Some midwives are now seeking to take up the offer of Medicare (MBS) and limited prescribing rights (PBS) that have progressed through legislation, and are now being implemented.
Each midwife has some serious hurdles that we will need to overcome in order to be granted these 'privileges', and enabling our clients to claim Medicare rebates on services that are linked to Medicare items. Perhaps the most challenging is the requirement, spelt out in the National Health (Collaborative arrangements for midwives) Determination 2010 for an authorised midwife to have a signed collaborative arrangement with a doctor, or alternatively to follow a lengthy and prescriptive documentation process.

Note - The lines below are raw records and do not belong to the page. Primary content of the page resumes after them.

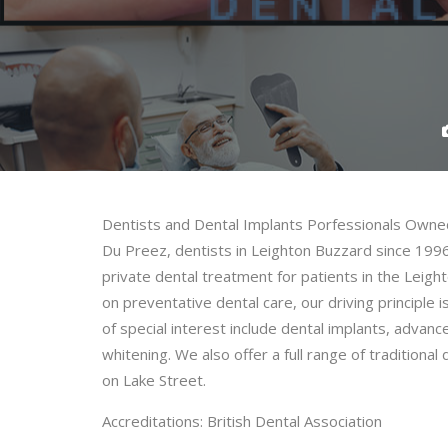
Dentists and Dental Implants Porfessionals Owne
Du Preez, dentists in Leighton Buzzard since 199
private dental treatment for patients in the Leig
on preventative dental care, our driving principle 
of special interest include dental implants, advan
whitening. We also offer a full range of tradition
on Lake Street.
Accreditations: British Dental Association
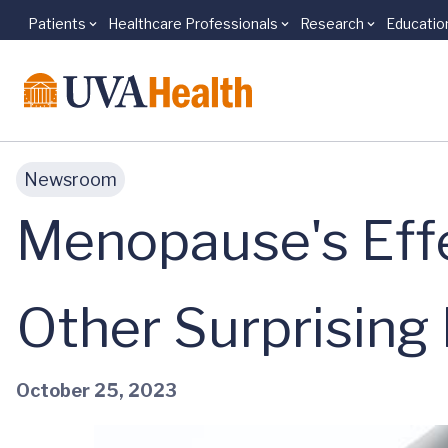
Patients
Healthcare Professionals
Research
Educatio
Skip to main content
Newsroom
Menopause's Effe
Other Surprising
October 25, 2023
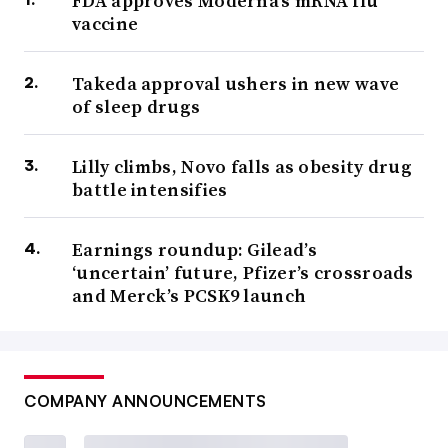
FDA approves Moderna’s mRNA flu
vaccine
Takeda approval ushers in new wave
of sleep drugs
Lilly climbs, Novo falls as obesity drug
battle intensifies
Earnings roundup: Gilead’s
‘uncertain’ future, Pfizer’s crossroads
and Merck’s PCSK9 launch
COMPANY ANNOUNCEMENTS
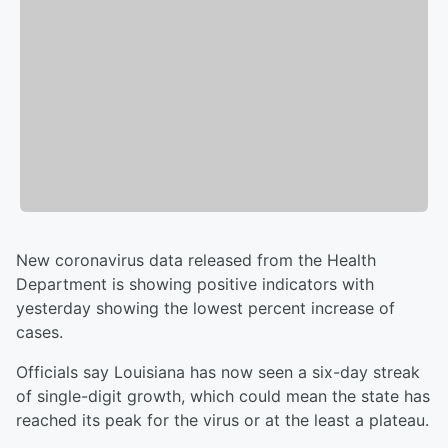
New coronavirus data released from the Health
Department is showing positive indicators with
yesterday showing the lowest percent increase of
cases.
Officials say Louisiana has now seen a six-day streak
of single-digit growth, which could mean the state has
reached its peak for the virus or at the least a plateau.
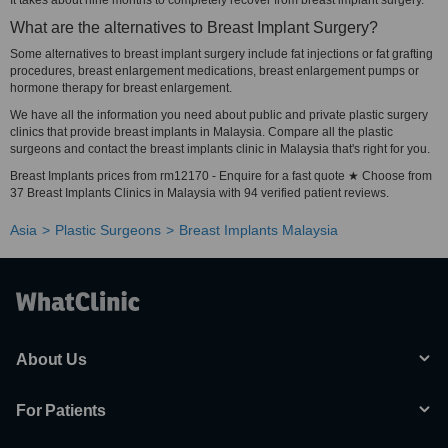
It takes about nine months to completely recover from breast implant surgery.
What are the alternatives to Breast Implant Surgery?
Some alternatives to breast implant surgery include fat injections or fat grafting
procedures, breast enlargement medications, breast enlargement pumps or
hormone therapy for breast enlargement.
We have all the information you need about public and private plastic surgery
clinics that provide breast implants in Malaysia. Compare all the plastic
surgeons and contact the breast implants clinic in Malaysia that's right for you.
Breast Implants prices from rm12170 - Enquire for a fast quote ★ Choose from
37 Breast Implants Clinics in Malaysia with 94 verified patient reviews.
Asia
Plastic Surgeons
Breast Implants Malaysia
About Us
For Patients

Of the options for signed arrangements, the first option is that the midwife is employed by the doctor or doctors. This is not a likely option for midwives who practise privately in communities. Obstetric group practices already employ midwives in their rooms, and these midwives probably provide valuable assistance in seeing the large numbers of women who pass through the rooms. But it is doubtful whether, even if these midwives are granted eligibility for MBS and PBS, they will be encouraged by their bosses to practise authentic midwifery, including practising on their own authority, promoting normal birth, and working in partnership with women throughout the episode of care. These midwives are likely to continue as obstetric assistants: some may scrub to assist at caesareans; some may even take on a caseload. But unless they are practising in true co-labor, as professionals in their own right, the 'reforms' are unlikely to make any changes to maternity care standards or outcomes.

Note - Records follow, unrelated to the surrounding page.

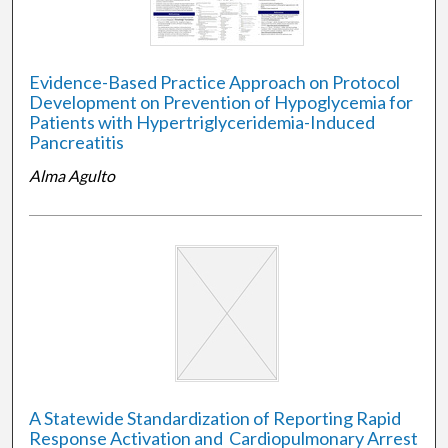
Evidence-Based Practice Approach on Protocol
Development on Prevention of Hypoglycemia for
Patients with Hypertriglyceridemia-Induced
Pancreatitis
Alma Agulto
A Statewide Standardization of Reporting Rapid
Response Activation and ​ Cardiopulmonary Arrest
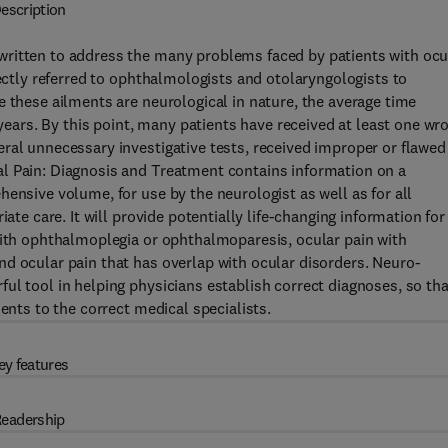
escription
written to address the many problems faced by patients with ocu
rectly referred to ophthalmologists and otolaryngologists to
e these ailments are neurological in nature, the average time
 years. By this point, many patients have received at least one wr
ral unnecessary investigative tests, received improper or flawed
l Pain: Diagnosis and Treatment contains information on a
ensive volume, for use by the neurologist as well as for all
ate care. It will provide potentially life-changing information for
with ophthalmoplegia or ophthalmoparesis, ocular pain with
d ocular pain that has overlap with ocular disorders. Neuro-
ul tool in helping physicians establish correct diagnoses, so tha
ents to the correct medical specialists.
ey features
eadership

The second option for signed arrangements is that the woman is "referred, in writing, to the midwife for midwifery treatment by a specified medical practitioner". This option is quite fascinating. The obvious question is, why would a "specified medical practitioner" - a doctor who makes a living that is proportionate to the number of women who receive private maternity services from him or her, refer a woman to a midwife? This option will require strong women who approach these doctors, armed with their own plan, and request a referral that meets the requirements for collaborative arrangements.

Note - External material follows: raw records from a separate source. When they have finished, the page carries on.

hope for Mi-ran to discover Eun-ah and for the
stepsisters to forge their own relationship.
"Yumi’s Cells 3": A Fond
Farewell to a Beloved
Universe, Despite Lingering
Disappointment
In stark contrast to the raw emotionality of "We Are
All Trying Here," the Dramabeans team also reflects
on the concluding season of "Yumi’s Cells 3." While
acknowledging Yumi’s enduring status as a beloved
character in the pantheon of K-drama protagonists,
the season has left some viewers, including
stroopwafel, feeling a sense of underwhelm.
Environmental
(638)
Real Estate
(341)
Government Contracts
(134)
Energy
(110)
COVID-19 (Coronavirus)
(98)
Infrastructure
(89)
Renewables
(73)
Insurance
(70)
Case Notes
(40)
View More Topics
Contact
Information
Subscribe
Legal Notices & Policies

The third option for signed arrangements appears to be the one that may be suitable for midwives who are practising privately and attending home births. This option will require the specified medical practitioner to be "a medical practitioner employed or engaged by a hospital authority and authorised by the hospital authority to participate in a collaborative arrangement." In this scenario the doctor who signs the arrangement may not be the doctor who provides collaboration in situations when women in our care, who are planning home birth, are referred to the hospital for obstetric review, such as for prenatal assessment or monitoring, or transfer of care. The doctor who signs the agreement with the midwife may be the medical director or head of obstetrics in a public hospital, who delegates the "authority to participate in collaborative arrangements" to the obsterics registrar. Such collaboration is applicable to the midwife’s provision of private prenatal care, and postnatal care. There is no Medicare item number for intrapartum midwifery care in the community (homebirth), so collaborative arrangements are not required to cover home birth.
Midwives who contact their local public hospitals with the purpose of seeking a signed collaborative arrangement are encouraged to communicate with APMA, or MIPP, in reporting the responses of the hospitals. These responses will be important information that will be used in reviewing and revising the legislation in the coming year(s).